For me, the best part of belonging to the Catholic Church is knowing that it is where I am supposed to be.

As an ex-Protestant and ex-Evangelical, I was always confused about who was right. The Baptists were rigid, and the Episcopalian Church that I attended was dead. (Everyone but me was over 75, and the church was quite literally dying out!) I found that the nondenominational churches I attended were, in practice, a non-denominational denomination. I’m not against anyone in those churches, and – of course – my opinions are quite subjective.  It’s just that I always wondered which church held the Truth.

I went to many Catholic churches as a child.  I didn’t know why I was so drawn to it – I just was.  I had a lot of Catholic playmates and friends and would jump at the chance to go to Mass.
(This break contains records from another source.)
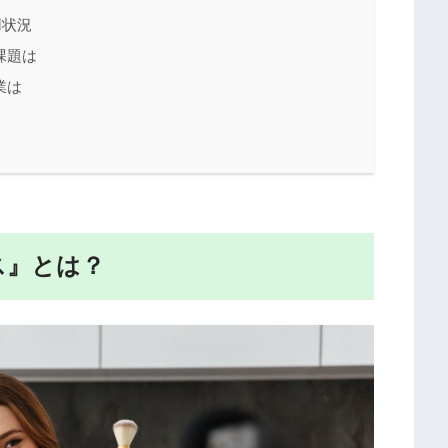
用状況
課題は
業は
ス』とは？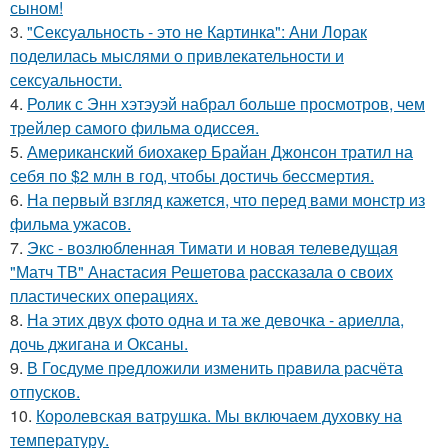
сыном!
3.
"Сексуальность - это не Картинка": Ани Лорак
поделилась мыслями о привлекательности и
сексуальности.
4.
Ролик с Энн хэтэуэй набрал больше просмотров, чем
трейлер самого фильма одиссея.
5.
Американский биохакер Брайан Джонсон тратил на
себя по $2 млн в год, чтобы достичь бессмертия.
6.
На первый взгляд кажется, что перед вами монстр из
фильма ужасов.
7.
Экс - возлюбленная Тимати и новая телеведущая
"Матч ТВ" Анастасия Решетова рассказала о своих
пластических операциях.
8.
На этих двух фото одна и та же девочка - ариелла,
дочь джигана и Оксаны.
9.
В Госдуме пpeдложили изменить пpaвила расчёта
отпусков.
10.
Королевская ватрушка. Мы включаем духовку на
температуру.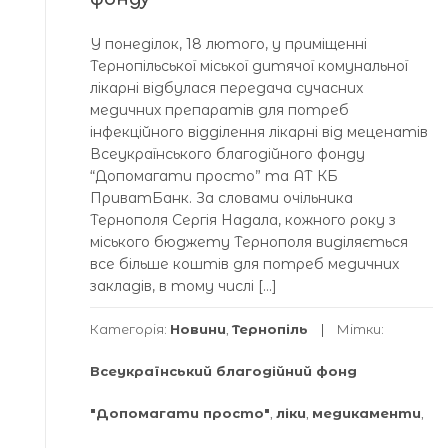
У понеділок, 18 лютого, у приміщенні
Тернопільської міської дитячої комунальної
лікарні відбулася передача сучасних
медичних препаратів для потреб
інфекційного відділення лікарні від меценатів
Всеукраїнського благодійного фонду
“Допомагати просто” та АТ КБ
ПриватБанк. За словами очільника
Тернополя Сергія Надала, кожного року з
міського бюджету Тернополя виділяється
все більше коштів для потреб медичних
закладів, в тому числі […]
Категорія:
Новини
,
Тернопіль
Мітки:
Всеукраїнський благодійний фонд
"Допомагати просто"
,
ліки
,
медикаменти
,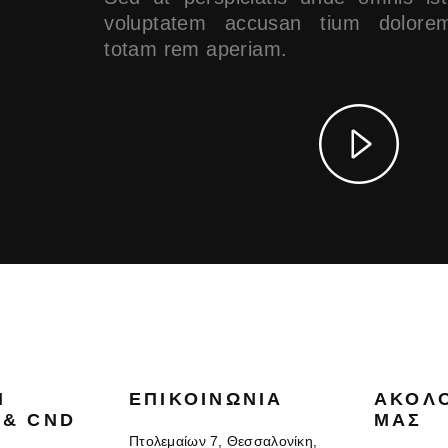
voluptatem accusan tium dolorem
totam rem aperiam.
N
ΕΠΙΚΟΙΝΩΝΊΑ
ΑΚΟΛ
 & CND
ΜΑΣ
Πτολεμαίων 7, Θεσσαλονίκη,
As soon as I entered a Catholic church, I knew that I was home.

Two years ago, I converted. The more I learned in RCIA, the more I believed that everything about the Catholic Church was true. I studied the church fathers and saints. I read the Bible and the Catechism of the Catholic Church. One complemented and lined up with the other.

My parish is over 100 years old and is very traditional. We light candles and genuflect and pray the Rosary, and have statues and pictures of Jesus, Mary, and several of the saints. Whenever I enter the sanctuary, I know that Jesus is there in the form of the Eucharist. He is in the tabernacle at the front of the church.

Sometimes I stop by my church to pray during the week. It is a sanctuary and haven from the hurry-up world.  It’s like walking into an earlier century.

I love the way that we can trace back all of the popes through apostolic succession, and how it was the Catholics who put together the Bible. I love the way that, in the Catholic Bible, all of the original books remain. Before I was a Catholic, I didn’t even know that seven of the books were removed by the Protestants and that Martin Luther had called the Book of James a “book of straw.”

Of course there were the changes brought about at Vatican II to the way that we, Catholics, worship. But these changes do not change anything that we believe.

I am so happy to be a Catholic at last. It will be two years this coming Easter, and I feel as though I have just begun.